Как поживает тетя Алиса? Все еще закладывает уши воском? А дядя Эдвард? Может, он уже умер? Я дожил до возраста, когда родственники умирают незаметно».

Он заплатил по счету и на всякий случай узнал фамилию главного механика – по приезде домой полезно будет послать на проверку несколько имен, чтобы оправдать дорожные расходы.

В Санта-Кларе дряхлый «хилмен» пал под ним как загнанный мул. Что-то вконец разладилось в его внутренностях; одна только Милли догадалась бы, что именно. В ближайшем гараже ему заявили, что ремонт займет несколько дней, и Уормолд решил отправиться в Сантьяго автобусом. Так было даже быстрее и безопаснее: в провинции Орьенте, где повстанцы, как всегда, хозяйничали в горах, а правительственные войска – в городах и на дорогах, движение часто прерывалось, но автобусы задерживали реже, чем частные машины.

Он приехал в Сантьяго вечером, в безлюдную и опасную пору, когда в городе соблюдался никем не объявленный комендантский час. Лавки на площади, пристроенные к собору, были уже закрыты. Одна-единственная пара торопливо пробиралась куда-то мимо гостиницы. Вечер был влажный и душный, темная зелень ветвей тяжело свисала к земле в тусклом свете уличных фонарей, горевших вполнакала. В гостинице его встретили недоверчиво, словно были убеждены, что он чей-то шпион. Он почувствовал себя самозванцем – ведь это была гостиница для настоящих шпионов, настоящих провокаторов и настоящих повстанческих эмиссаров. В убогом баре монотонно бормотал какой-то пьяный, – совсем в манере Гертруды Стайн [американская писательница (1874-1946)]; он твердил: «Куба есть Куба, есть Куба, есть Куба».

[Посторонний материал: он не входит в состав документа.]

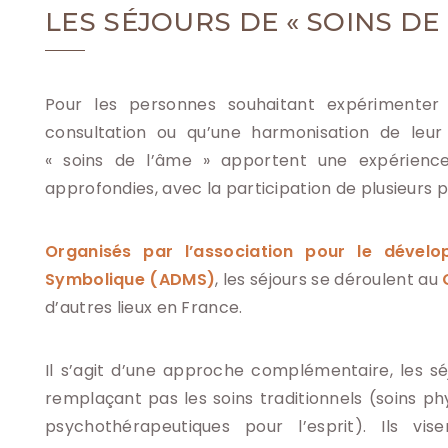
LES SÉJOURS DE « SOINS DE 
Pour les personnes souhaitant expérimenter
consultation ou qu’une harmonisation de leur 
« soins de l’âme »
apportent une expérience
approfondies, avec la participation de plusieurs 
Organisés par l’association pour le dével
Symbolique (ADMS)
, les séjours se déroulent au
d’autres lieux en France.
Il s’agit d’une approche complémentaire, les sé
remplaçant pas les soins traditionnels (soins ph
psychothérapeutiques pour l’esprit). Ils vis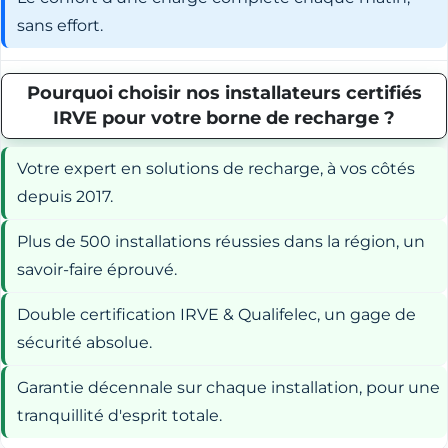
sans effort.
Pourquoi choisir nos installateurs certifiés
IRVE pour votre borne de recharge ?
Votre expert en solutions de recharge, à vos côtés
depuis 2017.
Plus de 500 installations réussies dans la région, un
savoir-faire éprouvé.
Double certification IRVE & Qualifelec, un gage de
sécurité absolue.
Garantie décennale sur chaque installation, pour une
tranquillité d'esprit totale.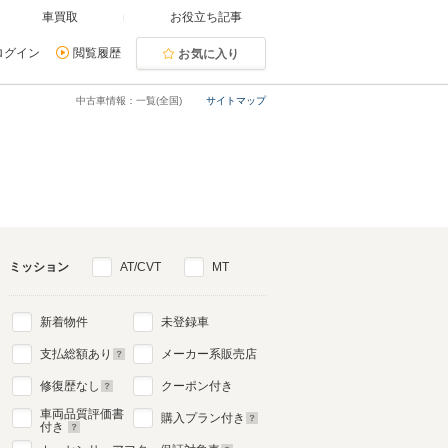
車買取
お役立ち記事
ログイン
閲覧履歴
お気に入り
中古車情報：一覧(全国)
サイトマップ
ミッション
AT/CVT
MT
新着物件
未登録車
支払総額あり
メーカー系販売店
修復歴なし
クーポン付き
車両品質評価書
購入プラン付き
付き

На ужин Уормолду подали сухой и плоский омлет в каких-то странных пятнах, с ободранными, как у старинной рукописи, краями и кислое вино. Во время еды он написал открытку доктору Гассельбахеру. Когда бы он ни уезжал из Гаваны, он неизменно посылал Милли и доктору Гассельбахеру, а иногда даже и Лопесу дешевые открытки с изображением дешевых гостиниц, отмечая крестиком окно своей комнаты, как в детективном романе отмечают место преступления. «Сломалась машина. Все в порядке. Надеюсь вернуться в четверг». Открытка с картинкой – верный признак одиночества.

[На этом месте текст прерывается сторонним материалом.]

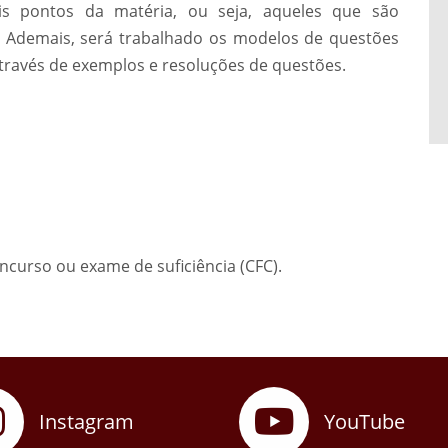
is pontos da matéria, ou seja, aqueles que são
s. Ademais, será trabalhado os modelos de questões
través de exemplos e resoluções de questões.
ncurso ou exame de suficiência (CFC).
Instagram
YouTube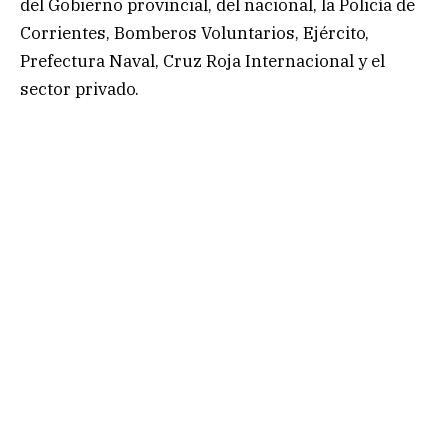
del Gobierno provincial, del nacional, la Policía de
Corrientes, Bomberos Voluntarios, Ejército,
Prefectura Naval, Cruz Roja Internacional y el
sector privado.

В девять часов Уормолд отправился на поиски своего клиента. Он позабыл о том, как пустынны после наступления темноты улицы Сантьяго. За железными решетками запирались ставни, и, как в оккупированном городе, дома поворачивались спиной к прохожим. Немножко светлее было возле кино, но никто туда не ходил: по закону оно должно было оставаться открытым, однако после захода солнца туда отваживался забрести только какой-нибудь солдат или полицейский. В одном из переулков Уормолд наткнулся на военный патруль.

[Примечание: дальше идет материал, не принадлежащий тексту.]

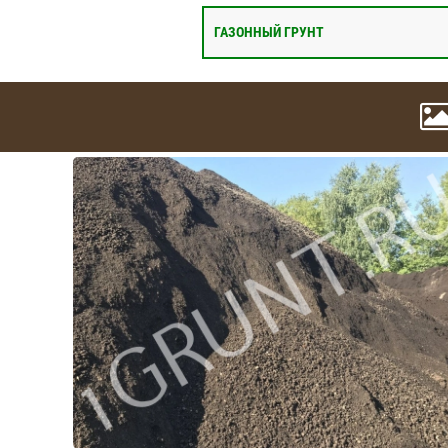
ГАЗОННЫЙ ГРУНТ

Уормолд и его клиент сидели в маленькой душной комнате. Открытая дверь выходила в патио [внутренний дворик (исп.)], где росла пальма и стояла водопроводная колонка, но снаружи было так же жарко, как и в доме. Они сидели друг против друга в качалках, раскачиваясь вперед и назад, вперед-назад и поднимая небольшой ветерок.

В торговле застой – вперед-назад, – никто в Сантьяго не покупает электроприборов – вперед-назад, – к чему они? – вперед-назад. Тут, как нарочно, погасло электричество, и они продолжали качаться в темноте. Качнувшись не в такт, они слегка стукнулись головами.

– Простите.

– Виноват.

Вперед-назад-вперед...

Кто-то скрипнул стулом в патио.

– Это ваша жена? – спросил Уормолд.

– Нет. Там не должно быть никого. Мы одни.

Уормолд качнулся вперед, качнулся назад, снова качнулся вперед, прислушиваясь к тому, как кто-то, крадучись, ходит по двору.